**Task:**
Look through the entries below, please, and copy every line with the word "поддршка".

-------

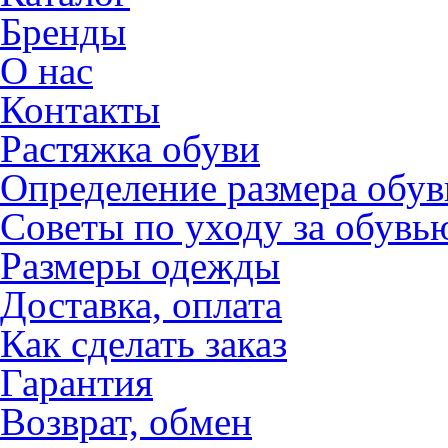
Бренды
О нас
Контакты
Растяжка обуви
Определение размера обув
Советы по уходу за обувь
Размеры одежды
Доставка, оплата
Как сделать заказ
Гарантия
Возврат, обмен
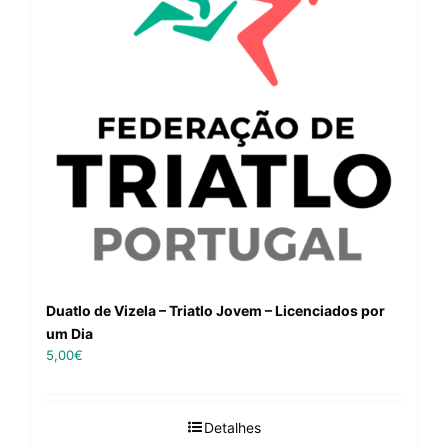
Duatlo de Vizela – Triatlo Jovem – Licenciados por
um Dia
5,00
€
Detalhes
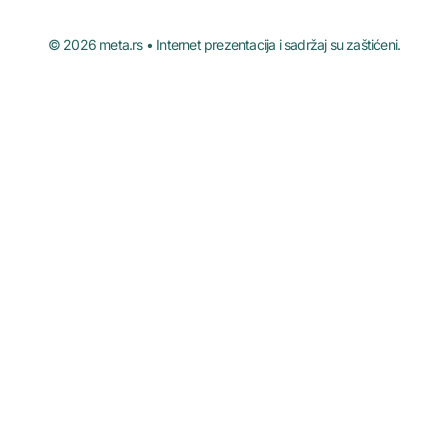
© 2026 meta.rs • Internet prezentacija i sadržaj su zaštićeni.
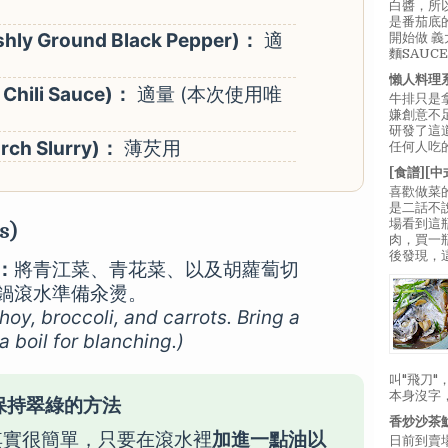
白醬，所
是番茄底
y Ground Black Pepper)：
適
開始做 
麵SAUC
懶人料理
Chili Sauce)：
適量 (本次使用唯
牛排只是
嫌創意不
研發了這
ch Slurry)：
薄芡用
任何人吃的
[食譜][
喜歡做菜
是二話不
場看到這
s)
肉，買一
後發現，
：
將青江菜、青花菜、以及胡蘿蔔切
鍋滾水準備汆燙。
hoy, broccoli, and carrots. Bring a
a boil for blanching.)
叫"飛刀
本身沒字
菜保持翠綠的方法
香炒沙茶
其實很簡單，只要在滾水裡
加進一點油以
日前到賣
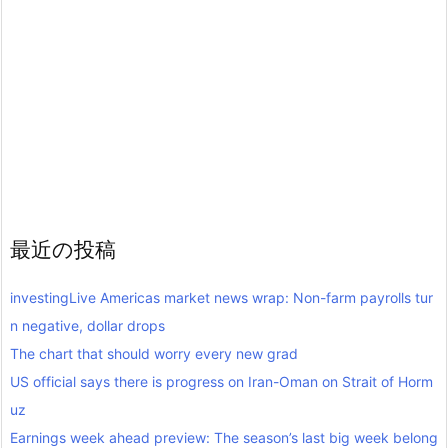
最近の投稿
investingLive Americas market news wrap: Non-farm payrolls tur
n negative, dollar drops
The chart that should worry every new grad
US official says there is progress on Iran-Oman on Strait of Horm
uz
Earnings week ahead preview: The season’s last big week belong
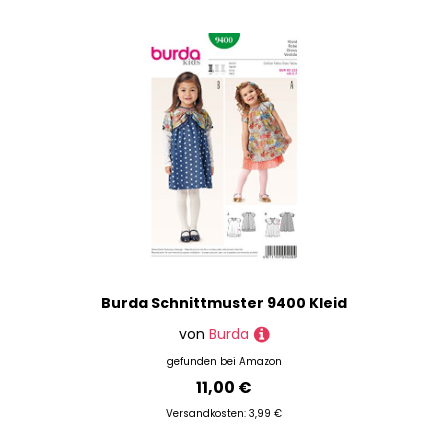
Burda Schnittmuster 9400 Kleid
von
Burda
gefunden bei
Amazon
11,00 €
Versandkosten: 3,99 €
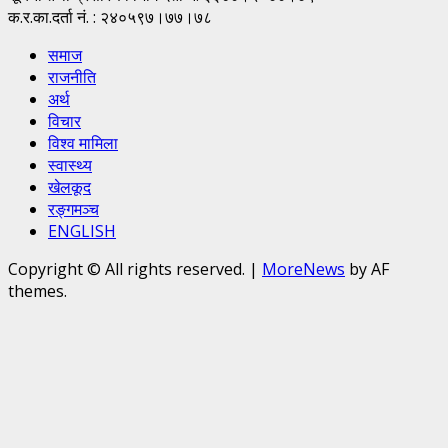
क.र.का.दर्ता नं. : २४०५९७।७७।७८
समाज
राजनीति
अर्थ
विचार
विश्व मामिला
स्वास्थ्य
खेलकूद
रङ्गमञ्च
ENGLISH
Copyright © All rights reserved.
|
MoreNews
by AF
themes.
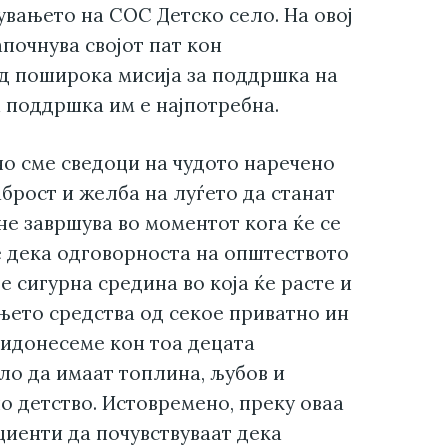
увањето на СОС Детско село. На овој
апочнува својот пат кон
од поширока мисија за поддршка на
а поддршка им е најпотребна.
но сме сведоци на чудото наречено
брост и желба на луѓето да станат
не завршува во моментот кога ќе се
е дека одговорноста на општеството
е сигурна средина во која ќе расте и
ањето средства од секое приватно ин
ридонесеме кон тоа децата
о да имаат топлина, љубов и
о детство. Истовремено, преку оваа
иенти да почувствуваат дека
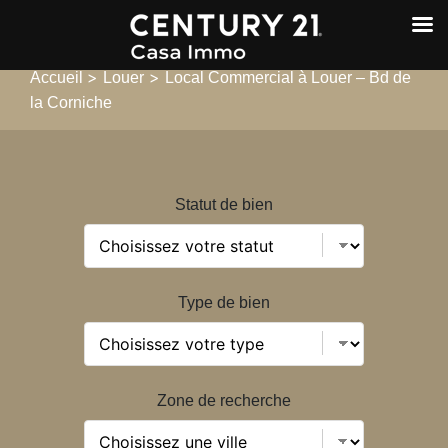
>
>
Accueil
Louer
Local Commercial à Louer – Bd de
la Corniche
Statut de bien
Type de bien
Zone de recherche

-------

**Response area:**
од поширока мисија за поддршка на
а поддршка им е најпотребна.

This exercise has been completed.